Governor Lowe’s sentiments have sent a very strong message to businesses across Australia.
As fewer people pay for goods and services in cash, the cost of cash transactions is likely to increase.
This increased cost does not even take into account other hidden costs associated with cash payments, including manual handling (e.g. deliveries to the bank), fraud mitigation, installation of CCTV cameras, and costs development (for example, the creation of a location for the physical cash register. ).
Get rid of money
In his Payments System Council Annual Report published in 2020, the RBA reported that Australians were making around 560 electronic payments – on average – compared to 250 a decade earlier.
The RBA also revealed that while the use of cash is down, vulnerable members of society still depend on it to make payments.

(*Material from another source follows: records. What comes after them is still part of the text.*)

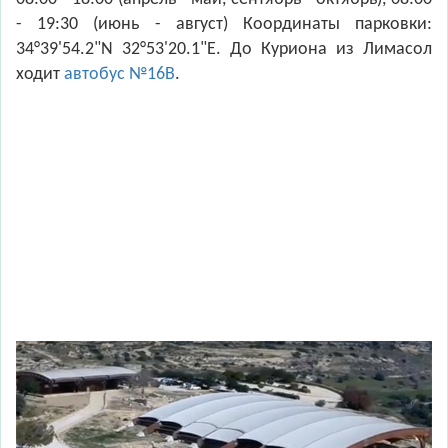
- 19:30 (июнь - август) Координаты парковки:
34°39'54.2"N 32°53'20.1"E. До Куриона из Лимасол
ходит
автобус №16B
.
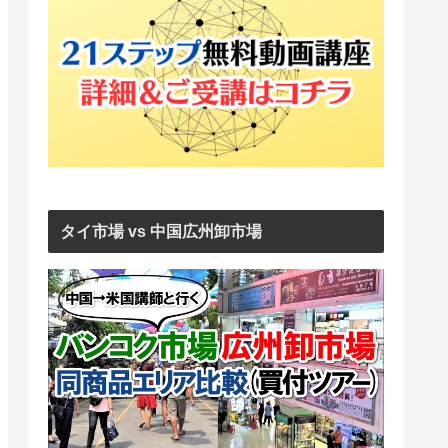
タイ市場 vs 中国広州卸市場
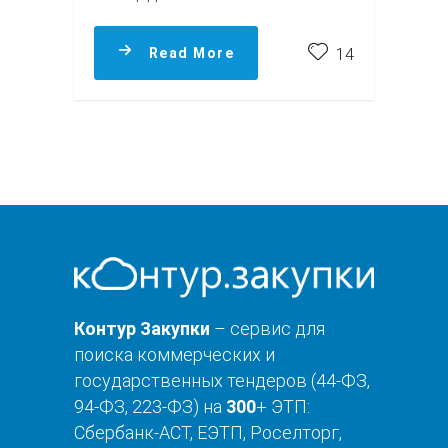
Read More
14
Контур Закупки
– сервис для
поиска коммерческих и
государственных тендеров (44-ФЗ,
94-ФЗ, 223-ФЗ) на
300
+ ЭТП:
Сбербанк-АСТ, ЕЭТП, Роселторг,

Cash users tend to be older, have lower family income, live in regional areas, and have limited internet access.
When the UK conducted its independent review of access to cash in 2019, it found that 17% of its population would struggle to cope in a cashless society because the technology does not work for everyone.
Even though cash is only used for 2% of payments in Sweden, the government has refrained from adopting a completely cashless society due to the dangers it poses to its citizens, such as the risks increased isolation, exploitation, indebtedness and increased costs.
Despite these figures, the Commonwealth Bank of Australia has predicted that Australia could be cashless by 2026, with statistics confirming a steady decline in cash transactions from 69% in 2007 to 47% in 2013 and 37% in 2016.